According to the legend, they finally showed up again on the door steps of long time Disney partner Kodak and pitched ‘Innovation’ to their Board of Directors. One of them said that while the pavilion was nice, it was really bland, not fitting the image that Kodak wanted to project. Then she asked, “don’t you have anything more imaginative?”
From that comment, the last original EPCOT Center pavilion was born.
Another Voice Says–Nice story. I would love to see some documentation on that.
Michael–the Ryman books is gorgeous! How did you get such a good scan?
EC82: I thought the same thing about Close Encounters…
Another Voice: Great to see you here! Thanks so much for chiming in. That all makes sense – I thought that because this pavilion was only seen in a few renderings, maybe it was a “placeholder” of sorts. One thing I had never really appreciated until my research lately was how difficult it was to get sponsors signed up for these pavilions. There are so many news articles from the late 1970s which are downright skeptical that the park will ever open because no one would sign on. It’s funny to see all the seemingly random companies that they talked to at the time. When GM signed, it seems like a lot of people thought that it completely saved the park. I guess the world’s largest private construction project didn’t come cheap… Anyway, thanks for the explanation and I hope you stick around!
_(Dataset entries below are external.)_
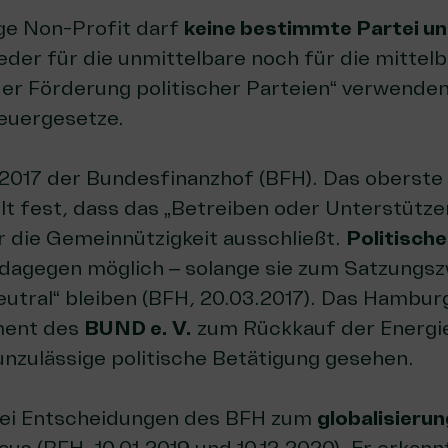
ge Non-Profit darf
keine bestimmte Partei u
„weder für die unmittelbare noch für die mittel
er Förderung politischer Parteien“ verwende
euergesetze
.
2017 der Bundesfinanzhof (BFH). Das oberste
lt fest, dass das „Betreiben oder Unterstütze
ar die Gemeinnützigkeit ausschließt.
Politisch
 dagegen möglich – solange sie zum Satzungs
eutral“ bleiben (
BFH, 20.03.2017
). Das Hambur
ment des
BUND e. V.
zum Rückkauf der Energie
nzulässige politische Betätigung gesehen.
zwei Entscheidungen des BFH zum
globalisieru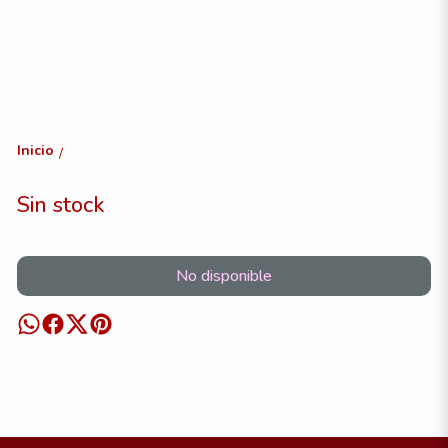
Inicio
/
Sin stock
No disponible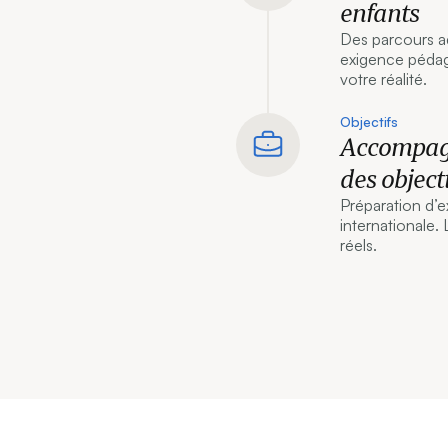
enfants
Des parcours a
exigence péda
votre réalité.
Objectifs
Accompagn
des object
Préparation d’e
internationale.
réels.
George: I got the scan with great difficulty 🙂 I had to scan it in sections and use Photoshop to piece it together, brighten it up, and lighten the page crease as much as possible. It’s still kind of a hack job, but at least it gets the idea across.
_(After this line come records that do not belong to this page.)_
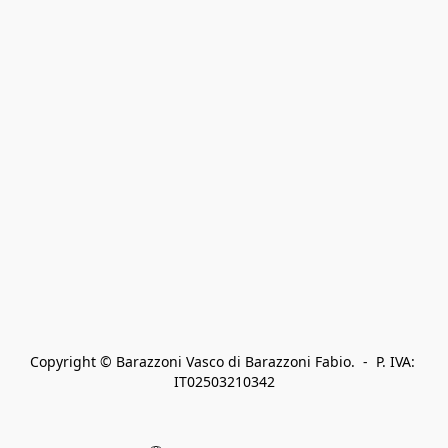
Copyright © Barazzoni Vasco di Barazzoni Fabio.  -  P. IVA: 
IT02503210342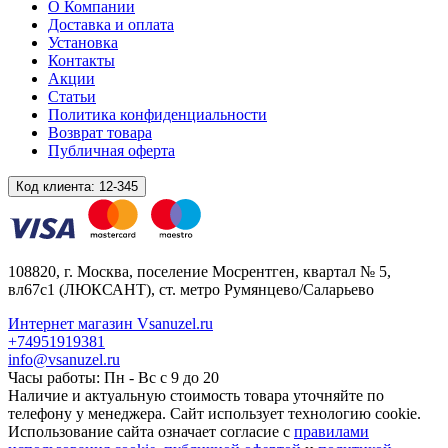
О Компании
Доставка и оплата
Установка
Контакты
Акции
Статьи
Политика конфиденциальности
Возврат товара
Публичная оферта
Код клиента:
12-345
108820
, г.
Москва
,
поселение Мосрентген, квартал № 5,
вл67с1
(ЛЮКСАНТ), ст. метро Румянцево/Саларьево
Интернет магазин Vsanuzel.ru
+74951919381
info@vsanuzel.ru
Часы работы: Пн - Вс с 9 до 20
Наличие и актуальную стоимость товара уточняйте по
телефону у менеджера. Сайт использует технологию cookie.
Использование сайта означает согласие с
правилами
I wished I had swiped more memos, but the only real documentation I have is a creaking, aged memory.
The deal with signing sponsors makes sense given the time. Remember that right after the Magic Kingdom opened the country went through a recession and massive oil problems – that was followed by the Carter years any weren’t any fun either. No one had built TWO theme parks before; no one had ever tried to build a resort around theme parks. Without a track record people were skeptical. Everyone really thought of a trip to Disney as a one day thing – no one could really imagine back then focusing your whole vacation around amusement parks. Besides, so the financial people went, Orlando already had Sea World and Circus World. There wasn’t enough visitors to support at park the scale of ECPOT Center.
There was another issue working against EPCOT Center as well. Everything thinks of the 1964 World’s Fair as some giant wonder masterpiece. While that fair did stick in the public’s imagination, there followed a long string of abject, costly failures that people have now forgotten – Montreal, San Antonio, Spokane. Disney was now offering a permanent world’s fair. There were good and legitimate questions whether the public really cared anymore about that type of attraction (questions that Michael Eisner himself had which lead to the gradual destruction of the EPCOT Center concept).
Lastly, there was just the cost involved. Disney was asking for $10 million in fees, costs of the pavilion, operation costs and a commitment to gut and rebuild the pavilion in ten years – all for signage and a really, really nice lounge for where the Board of Directors could swizzle drinks. I guess to be fair, Disney did offer exclusive vendor contracts – that was the primary reason Coke and Kodak came onboard.
Yes, I’ve learned over the years how critical those sponsorship deals were. As I mentioned, so much of the press for the park around 1978 asks if any sponsors will sign on, and strongly imply that the park won’t happen at all because no corporations wanted to be involved. Even with the sponsors, Disney still had to borrow extensively to build the park. I guess you’re right that those exclusivity contracts really bailed them out!